Big Changes Proposed to USCIS Fees
On November 8, 2019 USCIS, the government office responsible for the processing of immigration applications and petitions, announced that proposed changes would be coming to their fee amounts. The bulk of the funds that keep USCIS running come directly from filing fees associated with immigration petitions. The proposed increase for filing fees is astronomical for some programs and includes the elimination of fee waivers for applications filed by lower-income applications.
This isn’t the first time USCIS has raised filing fees. In December 2016, fees increased by an average of 21%. USCIS is required to review their budget and fee schedule every few years but this year’s increases are not just because of a required review. A major reason for the fee increases comes after the Trump Administration’s budget for the 2019/2020 fiscal year diverted $207.6 million from the USCIS budget to ICE operations. Given that USCIS is almost entirely fee-funded, this budget reduction will cause huge changes in USCIS fees.
What are the major proposed changes?
One major change is that fee waivers will no longer be available for green card renewals, applications for work permits, applications to adjust status (green card applications), petitions to remove conditions from a green card, and naturalization. Before now, an individual could fill out and submit a form for a fee waiver with their application. If their income level was low enough, they would be eligible to have their case processed without paying filing fees. Now, for cases that lead to permanent residency or citizenship particularly, those waivers will no longer be available regardless of income.
Another change that is cause for concern is that for the first time USCIS will charge a filing fee for asylum applications. Historically, there has been no filing fee associated with asylum applications. It is understood that those seeking asylum are unlikely able to pay filing fees. Under the proposed change, an asylum seeker will have to pay a $50.00 filing fee.

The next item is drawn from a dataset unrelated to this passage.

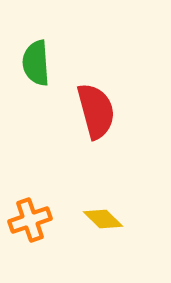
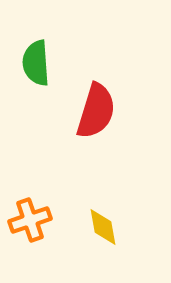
red semicircle: rotated 32 degrees clockwise
yellow diamond: moved 8 px down; rotated 36 degrees clockwise
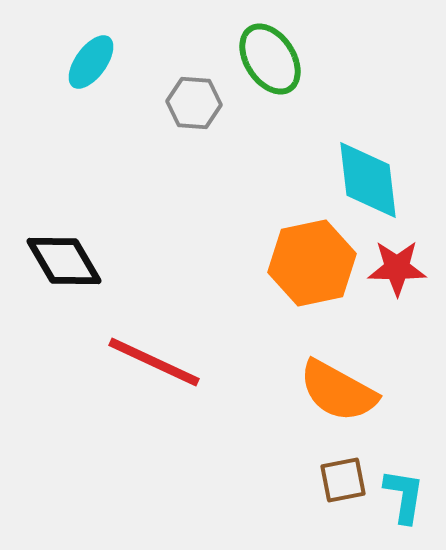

DACA renewals are another main target for fee increases. As of now, filing fees for DACA renewal are $495.00 total. Under the new fee schedule, DACA renewal filing fees will total $765.00.
The last, and single-highest increase discussed today is the change to the filing fee for naturalization (citizenship). As of now, the filing fee is $640.00. If the proposed change is adopted, the filing fee for citizenship will be $1,170.00. This means that the cost of filing a citizenship application would increase by 83%.
What does that mean for my case?
Nothing if you have already filed your application or petition. But for those of you who have been waiting to start on an immigration application or petition, this means that if you do not act quickly your filing fees could be much higher than expected. I’ve heard clients again and again say that they are waiting until they are ready, to see if a new President will be elected, until their children get out of school, and on and on. It’s important to understand that waiting to file will likely only result in larger hurdles for you and your family to overcome. If these proposed changes are put into effect, a financial hurdle to obtaining legal status here in the United States will be added for many families.
If you are eligible for citizenship you should get your application filed as soon as possible. The single-highest increase in USCIS’s entire proposal was to the fee for a naturalization application. The 83% increase was so surprising, it has led some to wonder if USCIS is purposely trying to make naturalization too expensive for lower-income or minority applicants.
When does it go into effect?
No official date for the implementation of the increased fees has been released yet. However, USCIS is allowing public written comments on the proposed changes until December 16, 2019. A firm date for the application of new fee rules will likely be released then.
What should I do to protect myself?
First, and most importantly, you should talk to an immigration attorney about your options to apply for legal status. Our immigration system is undergoing massive changes and there is no sign of those changes slowing any time soon. Trying to navigate our immigration system on your own could end in disaster for you and your family. Find an attorney that will sit down for a consultation with you in person or over the phone and talk through your options.
Next, take action on your case. Get your case filed. It’s important. It’s your future. Changes like filing fee increases are only going to make it more and more difficult. Don’t wait.
Lastly, make sure you stay informed of changes to immigration law and policy. Check in regularly to news sources, blogs, USCIS, and/or an immigration attorney so you’ll know how any changes could affect you and your family.